ECLI:NL:GHAMS:2019:613
Gerechtshof Amsterdam
- Hoger beroep
- Rechtspraak.nl
Veroordeling voor invoer van cocaïne op Schiphol met verwerping van verweren
In deze zaak heeft het gerechtshof Amsterdam op 22 februari 2019 uitspraak gedaan in hoger beroep tegen een vonnis van de rechtbank Noord-Holland. De verdachte, geboren in Colombia en thans gedetineerd in P.I. Ter Apel, was veroordeeld voor de invoer van cocaïne op Schiphol. Tijdens de zitting in hoger beroep op 8 februari 2019 heeft de advocaat-generaal een gevangenisstraf van 60 maanden geëist, met aftrek van voorarrest. De verdediging voerde aan dat de koffer met drugs door justitie zoek was geraakt, waardoor het onmogelijk was om nader onderzoek te doen. Het hof verwierp dit verweer, omdat het niet voldeed aan de eisen van artikel 359a van het Wetboek van Strafvordering. Het hof oordeelde dat er geen sprake was van een onherstelbaar vormverzuim en dat de stelling van de raadsman ongeloofwaardig was.

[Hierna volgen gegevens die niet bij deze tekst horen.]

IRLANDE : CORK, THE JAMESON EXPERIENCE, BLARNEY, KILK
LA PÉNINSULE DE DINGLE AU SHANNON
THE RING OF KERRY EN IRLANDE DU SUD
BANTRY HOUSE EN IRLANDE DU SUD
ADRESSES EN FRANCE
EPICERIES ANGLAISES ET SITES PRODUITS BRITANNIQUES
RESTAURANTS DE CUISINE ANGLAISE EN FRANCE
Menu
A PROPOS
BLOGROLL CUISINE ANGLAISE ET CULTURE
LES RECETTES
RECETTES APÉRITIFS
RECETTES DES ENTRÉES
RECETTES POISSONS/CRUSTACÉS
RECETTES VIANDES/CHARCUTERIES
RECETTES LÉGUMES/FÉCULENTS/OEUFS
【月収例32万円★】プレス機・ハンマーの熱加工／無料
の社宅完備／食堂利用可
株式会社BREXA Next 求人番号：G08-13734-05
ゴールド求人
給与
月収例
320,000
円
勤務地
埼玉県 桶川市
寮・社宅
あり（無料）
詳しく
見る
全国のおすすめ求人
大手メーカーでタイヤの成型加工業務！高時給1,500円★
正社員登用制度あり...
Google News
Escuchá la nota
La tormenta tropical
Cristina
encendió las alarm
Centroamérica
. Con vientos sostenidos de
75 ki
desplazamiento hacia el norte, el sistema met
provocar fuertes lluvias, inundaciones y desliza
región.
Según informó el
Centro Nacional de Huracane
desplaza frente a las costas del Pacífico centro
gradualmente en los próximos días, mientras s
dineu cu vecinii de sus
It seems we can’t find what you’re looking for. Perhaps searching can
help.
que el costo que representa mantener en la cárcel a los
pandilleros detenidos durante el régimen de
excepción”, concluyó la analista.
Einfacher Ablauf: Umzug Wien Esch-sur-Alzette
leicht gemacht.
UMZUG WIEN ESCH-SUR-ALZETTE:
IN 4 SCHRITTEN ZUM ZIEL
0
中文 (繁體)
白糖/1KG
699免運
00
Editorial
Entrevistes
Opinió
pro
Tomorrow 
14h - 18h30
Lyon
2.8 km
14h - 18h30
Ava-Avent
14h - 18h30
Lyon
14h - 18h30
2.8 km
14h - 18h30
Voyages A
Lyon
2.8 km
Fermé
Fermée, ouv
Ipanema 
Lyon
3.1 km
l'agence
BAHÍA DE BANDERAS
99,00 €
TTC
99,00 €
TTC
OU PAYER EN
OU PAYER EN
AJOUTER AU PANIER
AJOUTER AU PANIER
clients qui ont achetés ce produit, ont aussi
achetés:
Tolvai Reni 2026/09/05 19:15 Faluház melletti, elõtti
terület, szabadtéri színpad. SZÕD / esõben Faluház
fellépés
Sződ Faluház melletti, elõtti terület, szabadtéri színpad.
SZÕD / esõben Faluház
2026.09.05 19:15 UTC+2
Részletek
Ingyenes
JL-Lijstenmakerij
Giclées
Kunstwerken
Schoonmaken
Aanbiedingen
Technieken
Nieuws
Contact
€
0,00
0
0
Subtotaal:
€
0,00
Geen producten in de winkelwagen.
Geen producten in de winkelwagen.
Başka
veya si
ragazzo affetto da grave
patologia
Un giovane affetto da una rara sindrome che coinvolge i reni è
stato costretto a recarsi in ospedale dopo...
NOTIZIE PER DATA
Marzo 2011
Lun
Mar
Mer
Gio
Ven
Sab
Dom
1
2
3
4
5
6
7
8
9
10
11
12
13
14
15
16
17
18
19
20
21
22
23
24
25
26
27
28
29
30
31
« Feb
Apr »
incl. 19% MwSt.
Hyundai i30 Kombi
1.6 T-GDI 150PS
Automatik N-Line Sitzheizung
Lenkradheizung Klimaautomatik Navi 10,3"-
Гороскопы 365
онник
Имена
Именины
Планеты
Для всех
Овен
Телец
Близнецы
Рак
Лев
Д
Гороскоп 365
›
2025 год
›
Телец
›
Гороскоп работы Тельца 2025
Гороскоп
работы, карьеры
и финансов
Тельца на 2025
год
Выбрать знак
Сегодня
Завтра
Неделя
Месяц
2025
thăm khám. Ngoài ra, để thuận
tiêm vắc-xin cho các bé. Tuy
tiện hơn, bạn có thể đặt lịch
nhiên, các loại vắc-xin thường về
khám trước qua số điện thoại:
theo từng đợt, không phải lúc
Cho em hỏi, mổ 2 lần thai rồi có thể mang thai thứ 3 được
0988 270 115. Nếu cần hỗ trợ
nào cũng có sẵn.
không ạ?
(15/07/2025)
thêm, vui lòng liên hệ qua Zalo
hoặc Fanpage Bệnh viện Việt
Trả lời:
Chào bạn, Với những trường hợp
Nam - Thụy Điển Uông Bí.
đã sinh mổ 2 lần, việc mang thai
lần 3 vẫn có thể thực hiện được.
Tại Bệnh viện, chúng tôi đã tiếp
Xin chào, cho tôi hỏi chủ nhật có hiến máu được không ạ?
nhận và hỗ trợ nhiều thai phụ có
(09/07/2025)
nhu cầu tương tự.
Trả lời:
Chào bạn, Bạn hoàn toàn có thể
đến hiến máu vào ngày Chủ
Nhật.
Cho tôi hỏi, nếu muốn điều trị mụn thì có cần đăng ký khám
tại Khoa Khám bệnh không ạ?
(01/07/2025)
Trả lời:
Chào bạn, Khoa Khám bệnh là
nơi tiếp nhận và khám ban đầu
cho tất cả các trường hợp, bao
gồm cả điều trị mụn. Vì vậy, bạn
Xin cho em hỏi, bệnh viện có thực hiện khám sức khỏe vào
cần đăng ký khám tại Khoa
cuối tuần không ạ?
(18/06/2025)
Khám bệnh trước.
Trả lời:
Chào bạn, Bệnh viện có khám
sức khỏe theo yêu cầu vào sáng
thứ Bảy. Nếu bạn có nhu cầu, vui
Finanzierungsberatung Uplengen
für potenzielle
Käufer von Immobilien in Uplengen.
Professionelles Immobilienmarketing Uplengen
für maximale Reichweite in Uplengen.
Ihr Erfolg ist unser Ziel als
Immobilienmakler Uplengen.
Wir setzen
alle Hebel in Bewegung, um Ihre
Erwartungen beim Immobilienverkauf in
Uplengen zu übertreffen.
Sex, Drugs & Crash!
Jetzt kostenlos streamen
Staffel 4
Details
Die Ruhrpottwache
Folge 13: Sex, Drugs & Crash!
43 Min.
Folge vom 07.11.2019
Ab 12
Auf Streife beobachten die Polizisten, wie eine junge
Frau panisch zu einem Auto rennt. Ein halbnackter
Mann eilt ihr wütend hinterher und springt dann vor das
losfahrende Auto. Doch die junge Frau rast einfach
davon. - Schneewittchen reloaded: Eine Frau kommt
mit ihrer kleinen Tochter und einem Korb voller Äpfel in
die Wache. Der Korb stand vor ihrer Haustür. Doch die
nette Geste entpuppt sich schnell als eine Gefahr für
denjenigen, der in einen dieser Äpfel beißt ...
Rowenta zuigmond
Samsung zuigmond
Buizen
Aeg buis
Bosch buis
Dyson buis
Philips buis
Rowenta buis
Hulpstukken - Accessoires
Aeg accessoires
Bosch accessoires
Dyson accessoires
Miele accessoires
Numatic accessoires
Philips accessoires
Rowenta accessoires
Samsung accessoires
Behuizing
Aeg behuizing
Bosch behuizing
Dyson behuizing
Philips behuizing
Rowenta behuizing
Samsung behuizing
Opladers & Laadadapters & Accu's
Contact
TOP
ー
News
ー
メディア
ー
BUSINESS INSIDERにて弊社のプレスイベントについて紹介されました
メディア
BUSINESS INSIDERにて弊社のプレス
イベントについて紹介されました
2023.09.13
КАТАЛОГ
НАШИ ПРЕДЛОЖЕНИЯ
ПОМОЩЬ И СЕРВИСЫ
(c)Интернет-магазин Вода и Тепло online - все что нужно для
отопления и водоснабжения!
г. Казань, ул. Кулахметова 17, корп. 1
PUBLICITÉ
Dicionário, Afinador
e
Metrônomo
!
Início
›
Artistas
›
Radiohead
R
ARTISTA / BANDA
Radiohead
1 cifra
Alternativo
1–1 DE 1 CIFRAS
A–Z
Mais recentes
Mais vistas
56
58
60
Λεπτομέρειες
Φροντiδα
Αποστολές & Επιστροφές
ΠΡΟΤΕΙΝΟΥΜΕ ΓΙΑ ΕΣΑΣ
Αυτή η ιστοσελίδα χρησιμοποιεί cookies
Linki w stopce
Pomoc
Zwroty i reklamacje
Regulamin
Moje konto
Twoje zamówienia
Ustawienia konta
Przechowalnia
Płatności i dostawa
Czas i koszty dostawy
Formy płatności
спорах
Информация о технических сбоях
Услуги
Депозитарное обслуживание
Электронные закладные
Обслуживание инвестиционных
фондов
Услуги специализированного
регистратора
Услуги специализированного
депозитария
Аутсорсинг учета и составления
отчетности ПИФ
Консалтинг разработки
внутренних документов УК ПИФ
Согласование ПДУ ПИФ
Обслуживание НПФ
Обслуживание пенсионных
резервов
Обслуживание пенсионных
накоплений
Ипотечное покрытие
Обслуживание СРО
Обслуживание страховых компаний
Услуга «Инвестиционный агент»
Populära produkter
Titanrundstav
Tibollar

Het hof bevestigde het vonnis van de rechtbank, maar voegde enkele overwegingen toe met betrekking tot de strafoplegging. Het hof concludeerde dat het in beslag genomen geldbedrag van USD 1.094,= afkomstig was van de organisatie die de cocaïne had ingevoerd en verklaarde dit bedrag verbeurd. De straf die in eerste aanleg was opgelegd, werd als voldoende rechtvaardig beschouwd, gezien de ernst van het feit en de persoonlijke omstandigheden van de verdachte. Het hof bevestigde derhalve het vonnis waarvan beroep.